I’ve always told my kids that Armageddon is a continuous thing, that it lives in the minds and memories of people who’ve suffered incredible loss and endured mind-blowing tragedy forever. I’ve also told them that doing the right thing, no matter if one “wins” or “loses” is an imperative for me — or, at least (because we all do stuff that we are ashamed of or feel remorse for), something to which I always aspire.
Be not afraid, all sorts of angels have said.
I’m also digging around for all the poetry that sustains me when horrible shit is going down, like today. Create art in the face of f*#k, my friend Lidia Yuknavitch says, or something like that. Let’s keep writing and reading and making art.
Here are some good poems — a couple that I read over and over, particularly during hard times, and the rest random, I guess, just ones that I thought of, that I like and hope you do, too. Poetry is where it’s at.

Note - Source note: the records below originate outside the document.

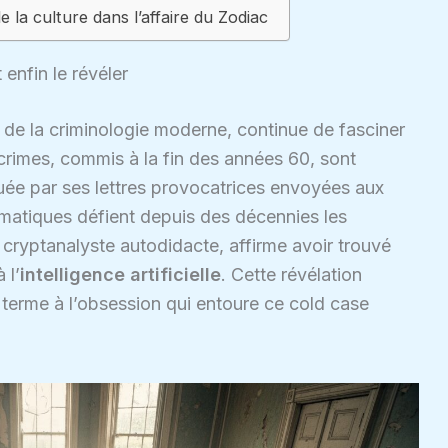
e la culture dans l’affaire du Zodiac
 enfin le révéler
 de la criminologie moderne, continue de fasciner
rimes, commis à la fin des années 60, sont
uée par ses lettres provocatrices envoyées aux
matiques défient depuis des décennies les
n cryptanalyste autodidacte, affirme avoir trouvé
 l’
intelligence artificielle
. Cette révélation
 terme à l’obsession qui entoure ce cold case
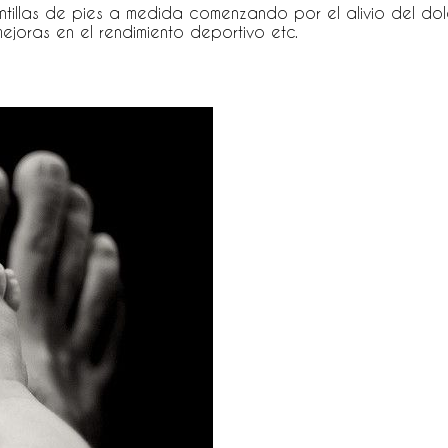
antillas de pies a medida comenzando por el alivio del dol
ejoras en el rendimiento deportivo etc.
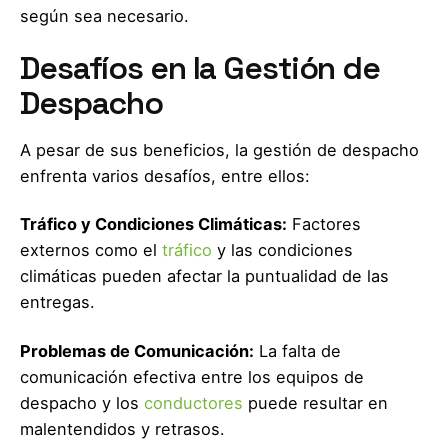
según sea necesario.
Desafíos en la Gestión de
Despacho
A pesar de sus beneficios, la gestión de despacho
enfrenta varios desafíos, entre ellos:
Tráfico y Condiciones Climáticas:
Factores
externos como el
tráfico
y las condiciones
climáticas pueden afectar la puntualidad de las
entregas.
Problemas de Comunicación:
La falta de
comunicación efectiva entre los equipos de
despacho y los
conductores
puede resultar en
malentendidos y retrasos.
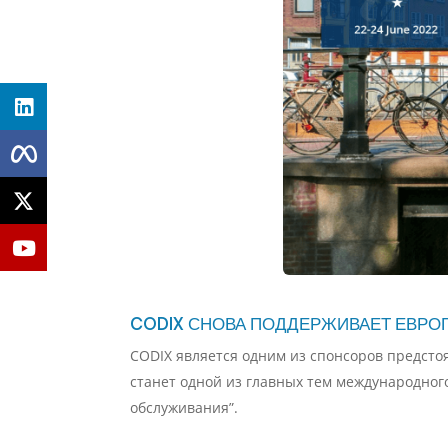
CODIX СНОВА ПОДДЕРЖИВАЕТ ЕВРО
CODIX является одним из спонсоров предсто
станет одной из главных тем международног
обслуживания”.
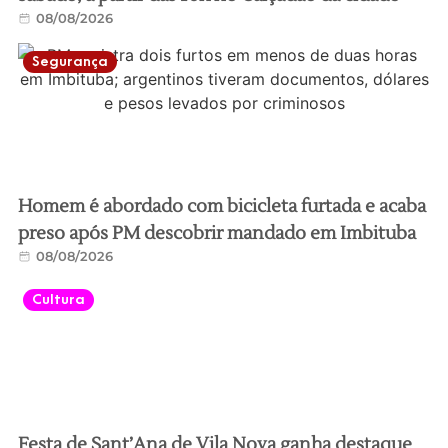
08/08/2026
Segurança
Homem é abordado com bicicleta furtada e acaba
preso após PM descobrir mandado em Imbituba
08/08/2026
Cultura
Festa de Sant’Ana de Vila Nova ganha destaque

“The Peace of Wild Things” by Wendell Berry
“A Brief for the Defense” by Jack Gilbert
“My Life had stood — a Loaded Gun (764) by Emily Dickinson
“Yellow Glove” by Naomi Shihab Nye
“Immense and Inclined to Pulse” by Kay Ryan
“The Collar” by George Herbert
“Antidotes to Fear of Death” by Rebecca Elson
“The Big Picture” by Ellen Bass
“Questions About Angels” by Billy Collins
* Please know that “the end of the world” is certainly not now, although it can seem like it. I like hyperbole, I like capitalizing words, I have a dark sense of humor.
What a basketful of goodies you share with us and this day. George Herbert dining with Billy Collins. Poets spreading out the picnic blanket and offering sustenance for our souls. Thank you so much, Elizabeth. Yes, because ART!